Cline deals with submission as just a steady background drumbeat, a fact of being. That’s what the plot is of The Guest. Tucked within the ostensibly liberal society is the real beating heart of it — the gilded rich in The Hamptons and then the women-for-hire (however direct or indirect the payment) who make that system function. There is no question for Alex, the prostitute heroine of The Guest, of charging the structure of the system. All that matters is maintaining her shaky place in it — being careful that the person exploiting her at the moment can continue to pay her bills and is worthy of her subservience.
For Rooney, the dynamic is slightly different. The background is the egalitarian, co-ed society, in which everyone is an autonomous agent with commendable control over their sexuality — but, in practice, everybody finds themselves tipping over into dynamics of imbalance and old-fashioned submission. That’s the guiding thread of Conversations With Friends — that Frances is hyper-articulate, hyper-tolerant but gives over everything else in her identity for the sake of the somewhat sad older actor who makes “the inside of her body hot like oil.” In Rooney’s recently-published story ‘Opening Theory,’ the structure is about sex inevitably creating imbalances. Ivan and Margaret are in an absolutely drab social situation — she’s the events manager of an arts center where he’s giving a simultaneous chess exhibition. Everything between them — their chatter, including their mild flirting, her having a post-event drink with him, her giving him a ride to the cottage where he’s staying — is socially and professionally condoned, right up until the moment they sleep together. At that point imbalance is inevitable. Margaret runs through a series of mental scenarios — all of them in which she is in a sense on the losing end; and all of which she finds somehow pleasurable — in which she is either a one-night stand for a much younger man who will brag about it to his friends or else she is being drawn into the force field of a man who is absolutely inappropriate for her but demands to be taken seriously.
★ ★ ★ ★
Complete the following:
[A] According to the essay excerpt, what is Margaret's job in "Opening Theory"?
[B] Copy the essay excerpt word for word, everything from "Cline deals with" down to "of her subservience.".

[Items from a data source]
★ ★ ★ ★
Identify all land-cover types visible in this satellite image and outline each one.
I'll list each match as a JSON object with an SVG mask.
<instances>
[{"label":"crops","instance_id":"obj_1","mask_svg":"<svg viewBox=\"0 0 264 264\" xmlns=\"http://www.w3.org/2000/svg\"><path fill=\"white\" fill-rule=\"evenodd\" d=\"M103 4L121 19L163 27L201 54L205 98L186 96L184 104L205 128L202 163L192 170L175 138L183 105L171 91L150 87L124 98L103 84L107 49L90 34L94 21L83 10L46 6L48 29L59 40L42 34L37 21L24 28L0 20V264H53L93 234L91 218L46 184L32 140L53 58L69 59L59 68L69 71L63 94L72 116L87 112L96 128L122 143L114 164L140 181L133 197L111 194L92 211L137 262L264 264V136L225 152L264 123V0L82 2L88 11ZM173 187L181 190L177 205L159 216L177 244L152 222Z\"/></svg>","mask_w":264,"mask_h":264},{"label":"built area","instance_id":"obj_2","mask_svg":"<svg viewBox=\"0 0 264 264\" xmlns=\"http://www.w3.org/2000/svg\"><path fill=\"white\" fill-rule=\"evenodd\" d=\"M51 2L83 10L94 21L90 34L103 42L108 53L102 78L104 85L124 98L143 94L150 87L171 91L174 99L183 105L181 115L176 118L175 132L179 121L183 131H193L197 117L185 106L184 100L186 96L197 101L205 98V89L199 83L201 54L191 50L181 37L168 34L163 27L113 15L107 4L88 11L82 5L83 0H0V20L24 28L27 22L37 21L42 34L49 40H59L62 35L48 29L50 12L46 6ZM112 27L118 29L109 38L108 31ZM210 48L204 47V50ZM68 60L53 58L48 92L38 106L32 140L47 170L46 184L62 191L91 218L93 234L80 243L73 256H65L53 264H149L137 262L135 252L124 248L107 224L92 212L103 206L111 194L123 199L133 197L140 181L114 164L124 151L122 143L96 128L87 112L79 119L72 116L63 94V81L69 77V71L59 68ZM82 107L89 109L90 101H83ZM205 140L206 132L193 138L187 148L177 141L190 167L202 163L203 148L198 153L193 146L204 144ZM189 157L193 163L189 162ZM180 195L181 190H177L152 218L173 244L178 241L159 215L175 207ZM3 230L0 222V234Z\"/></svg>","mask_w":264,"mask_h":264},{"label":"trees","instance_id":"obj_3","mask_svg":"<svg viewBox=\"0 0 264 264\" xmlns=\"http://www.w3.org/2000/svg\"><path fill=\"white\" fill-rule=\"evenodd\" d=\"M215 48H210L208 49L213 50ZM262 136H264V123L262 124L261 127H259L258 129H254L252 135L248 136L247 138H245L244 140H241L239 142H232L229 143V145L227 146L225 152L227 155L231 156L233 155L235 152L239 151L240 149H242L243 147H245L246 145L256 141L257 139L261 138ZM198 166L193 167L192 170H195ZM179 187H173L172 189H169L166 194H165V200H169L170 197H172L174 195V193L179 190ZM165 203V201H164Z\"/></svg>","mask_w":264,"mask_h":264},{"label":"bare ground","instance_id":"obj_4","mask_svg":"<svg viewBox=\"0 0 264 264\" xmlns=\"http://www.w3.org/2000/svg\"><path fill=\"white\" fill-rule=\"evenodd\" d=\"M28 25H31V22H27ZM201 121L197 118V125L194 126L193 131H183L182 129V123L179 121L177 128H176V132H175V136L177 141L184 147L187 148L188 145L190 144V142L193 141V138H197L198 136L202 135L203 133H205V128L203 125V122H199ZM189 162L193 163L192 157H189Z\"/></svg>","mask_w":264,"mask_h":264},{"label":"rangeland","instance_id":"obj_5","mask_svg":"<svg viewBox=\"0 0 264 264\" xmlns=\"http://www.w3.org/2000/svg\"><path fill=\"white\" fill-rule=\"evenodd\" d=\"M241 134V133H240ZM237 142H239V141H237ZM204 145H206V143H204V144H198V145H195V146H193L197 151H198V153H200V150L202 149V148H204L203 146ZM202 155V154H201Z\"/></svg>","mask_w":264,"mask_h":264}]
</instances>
★ ★ ★ ★
Worked answers:
[A] She is the events manager of an arts center.

[B]
Cline deals with submission as just a steady background drumbeat, a fact of being. That’s what the plot is of The Guest. Tucked within the ostensibly liberal society is the real beating heart of it — the gilded rich in The Hamptons and then the women-for-hire (however direct or indirect the payment) who make that system function. There is no question for Alex, the prostitute heroine of The Guest, of charging the structure of the system. All that matters is maintaining her shaky place in it — being careful that the person exploiting her at the moment can continue to pay her bills and is worthy of her subservience.